Task directions = The airgun article below names the ways the Sokol can be supplied with CO2. List each one, ordered from the least foot-pound output to the most.

Other airgun articles By Rada Plesinger ....
The new fun guns, the (article) 9MM
SOKOL and the RADA By Rada
.......Sokol. 9mm............................................... RADA .9mm
DruLov has been on the shooting scene for a number of years. However, their notoriety lies in .22 long rifle pistols. They do make a very nice .22 Hornet for the silhouette game, perhaps another article. Their configuration for almost their entire line is somewhat similar to the Thompson Center, a grip and a small stock in front of the trigger guard. Listening to the shooters, some seem to like it and some downright dislike it. Not a whole lot of opinion in between. DruLov became more known on these shores for the DU-10 Condor then any other of their product. DU-10 being a fine C02 five shot repeater that took a beating in the press as a 10 meter pistol. And by now we know it has never meant to be as one. The pistol can still be purchased through T.G.A.G. at 480-513-3778. But there is an evolution to this pistol. A lengthened barrel and a stock with iron sights and a four inch scope rail, making this a perfect training rifle. Or a carbine just for pure fun.
And now the evolution is getting larger. Not larger then the Condor but in caliber. There is a Sokol, and a RADA. Both come in 9mm caliber. Both have iron sights and the same 4 inch rail like the Condor and the carbine. Loading is pretty much straight forward. Just press the latch lift the bolt and put a pellet directly into the rifling. Actually/there is a small chamber before the rifling. Close the breech pull the cocking rod under the barrel foreword and you are ready to shoot. If the system reminds anyone of a Tau-7 don't be surprised since the basic model has been designed by the same man, Mr. Uhrincak.
The Sokol has a 19 inch barrel and it can generate around 22 foot pounds. I am almost reluctant to give precise numbers since the way a C02 is loaded has a lot to do with foot pounds. For example, we all know that temperature has a lot to do with the end result. But so does the way Sokol is fed. The least foot pound output is by using the 12 gram cartridge, then comes the bulk fill, and the most fpd is generated by leaving the large bottle attached. But here is the nifty part I like.
9mm pellets are not in just any store so I used 000 buckshot. I knew that shot measures .360Ber pellet so I did some experimenting. And I like shooting the 000 more then the pellets for several reasons. Accuracy is about the same at 10 meters and at 25 yards the 000 is not that much worse. I did not feel there was any need for resizing. I actually tried to size the buckshot to .356 but then there was no way of ensuring the sized part will engage the rifling. So I left the 000 the way it came. I did notice that if I was running low on C02, the carbine would not shoot the buck.
All I needed was to either push the 000 out of the chamber or get more C02. The buckshot I was using was swaged per manufacturers claim and I think that contributed considerably to the accuracy. Just to regress a bit.

[Chart understanding data]

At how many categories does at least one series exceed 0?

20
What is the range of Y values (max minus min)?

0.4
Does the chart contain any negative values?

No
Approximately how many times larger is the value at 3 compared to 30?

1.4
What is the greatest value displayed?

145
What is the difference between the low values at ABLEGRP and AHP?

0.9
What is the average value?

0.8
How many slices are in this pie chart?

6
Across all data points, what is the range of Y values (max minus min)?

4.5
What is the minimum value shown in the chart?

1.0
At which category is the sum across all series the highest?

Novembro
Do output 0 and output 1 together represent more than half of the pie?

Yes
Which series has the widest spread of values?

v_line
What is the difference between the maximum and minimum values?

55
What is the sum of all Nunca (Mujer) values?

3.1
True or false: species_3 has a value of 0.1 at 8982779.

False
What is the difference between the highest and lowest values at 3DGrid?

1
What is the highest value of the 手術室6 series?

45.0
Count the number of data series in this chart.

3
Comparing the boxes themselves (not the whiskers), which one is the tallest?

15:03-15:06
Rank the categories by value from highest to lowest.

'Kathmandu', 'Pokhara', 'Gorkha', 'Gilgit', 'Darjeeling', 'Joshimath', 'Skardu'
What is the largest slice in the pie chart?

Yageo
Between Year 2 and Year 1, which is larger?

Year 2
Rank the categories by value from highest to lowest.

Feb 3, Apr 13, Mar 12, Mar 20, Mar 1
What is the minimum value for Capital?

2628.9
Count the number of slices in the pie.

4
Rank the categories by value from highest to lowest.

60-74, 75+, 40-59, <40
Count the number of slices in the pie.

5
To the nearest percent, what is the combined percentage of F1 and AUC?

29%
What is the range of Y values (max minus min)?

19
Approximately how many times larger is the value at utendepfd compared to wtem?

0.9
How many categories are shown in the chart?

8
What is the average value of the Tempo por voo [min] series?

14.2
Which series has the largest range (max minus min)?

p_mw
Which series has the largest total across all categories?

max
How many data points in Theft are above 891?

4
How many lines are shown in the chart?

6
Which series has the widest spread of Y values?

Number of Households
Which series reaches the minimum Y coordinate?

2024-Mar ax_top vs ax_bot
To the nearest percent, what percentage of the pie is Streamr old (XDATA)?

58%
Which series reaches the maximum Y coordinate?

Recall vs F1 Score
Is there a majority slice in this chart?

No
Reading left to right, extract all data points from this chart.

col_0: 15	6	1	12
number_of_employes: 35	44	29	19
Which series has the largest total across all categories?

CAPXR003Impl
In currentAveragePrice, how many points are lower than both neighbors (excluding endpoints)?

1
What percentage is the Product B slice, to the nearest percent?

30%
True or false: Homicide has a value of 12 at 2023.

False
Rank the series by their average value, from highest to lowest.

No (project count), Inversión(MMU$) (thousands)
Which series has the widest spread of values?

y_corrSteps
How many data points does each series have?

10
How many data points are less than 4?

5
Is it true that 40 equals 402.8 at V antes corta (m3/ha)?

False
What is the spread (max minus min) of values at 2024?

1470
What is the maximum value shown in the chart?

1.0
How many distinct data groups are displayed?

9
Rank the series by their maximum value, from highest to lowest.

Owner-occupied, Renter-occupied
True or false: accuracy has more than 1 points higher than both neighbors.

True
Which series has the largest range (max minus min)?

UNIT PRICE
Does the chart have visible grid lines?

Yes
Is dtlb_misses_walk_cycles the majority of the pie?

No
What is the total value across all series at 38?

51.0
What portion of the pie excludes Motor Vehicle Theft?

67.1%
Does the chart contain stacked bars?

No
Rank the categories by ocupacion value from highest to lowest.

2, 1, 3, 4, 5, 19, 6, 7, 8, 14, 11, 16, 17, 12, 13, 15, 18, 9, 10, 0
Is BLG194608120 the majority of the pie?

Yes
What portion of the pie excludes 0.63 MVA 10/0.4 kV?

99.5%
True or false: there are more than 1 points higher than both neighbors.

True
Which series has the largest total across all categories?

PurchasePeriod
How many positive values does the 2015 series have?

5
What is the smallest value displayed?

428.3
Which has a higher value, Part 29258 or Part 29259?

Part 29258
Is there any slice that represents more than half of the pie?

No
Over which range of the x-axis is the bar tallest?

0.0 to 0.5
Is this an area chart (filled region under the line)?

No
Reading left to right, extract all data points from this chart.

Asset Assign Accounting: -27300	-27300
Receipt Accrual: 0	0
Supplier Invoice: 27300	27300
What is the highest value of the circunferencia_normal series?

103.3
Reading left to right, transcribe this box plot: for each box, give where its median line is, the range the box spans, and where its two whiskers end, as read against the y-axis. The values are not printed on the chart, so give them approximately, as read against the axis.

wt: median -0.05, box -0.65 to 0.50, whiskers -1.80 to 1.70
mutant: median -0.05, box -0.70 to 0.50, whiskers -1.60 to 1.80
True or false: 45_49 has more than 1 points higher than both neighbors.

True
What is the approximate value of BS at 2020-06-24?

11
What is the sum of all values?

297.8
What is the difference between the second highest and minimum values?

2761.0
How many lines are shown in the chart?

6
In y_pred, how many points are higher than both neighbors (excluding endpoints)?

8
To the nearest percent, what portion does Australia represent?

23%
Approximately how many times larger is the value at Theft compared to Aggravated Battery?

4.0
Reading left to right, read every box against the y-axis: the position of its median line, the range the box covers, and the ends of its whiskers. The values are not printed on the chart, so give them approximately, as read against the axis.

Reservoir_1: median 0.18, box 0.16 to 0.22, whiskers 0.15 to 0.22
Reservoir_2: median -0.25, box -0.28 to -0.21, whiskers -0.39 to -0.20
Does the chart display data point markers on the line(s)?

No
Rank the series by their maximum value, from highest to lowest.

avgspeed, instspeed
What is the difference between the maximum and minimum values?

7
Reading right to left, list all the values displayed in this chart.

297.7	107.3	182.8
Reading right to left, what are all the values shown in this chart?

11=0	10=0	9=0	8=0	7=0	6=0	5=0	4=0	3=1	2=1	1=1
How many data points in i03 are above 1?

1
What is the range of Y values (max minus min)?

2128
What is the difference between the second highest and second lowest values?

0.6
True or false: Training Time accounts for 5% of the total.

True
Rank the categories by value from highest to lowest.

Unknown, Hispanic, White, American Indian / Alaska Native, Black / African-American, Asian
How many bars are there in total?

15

Task response =
1. The 12 gram cartridge
2. Bulk fill
3. Leaving the large bottle attached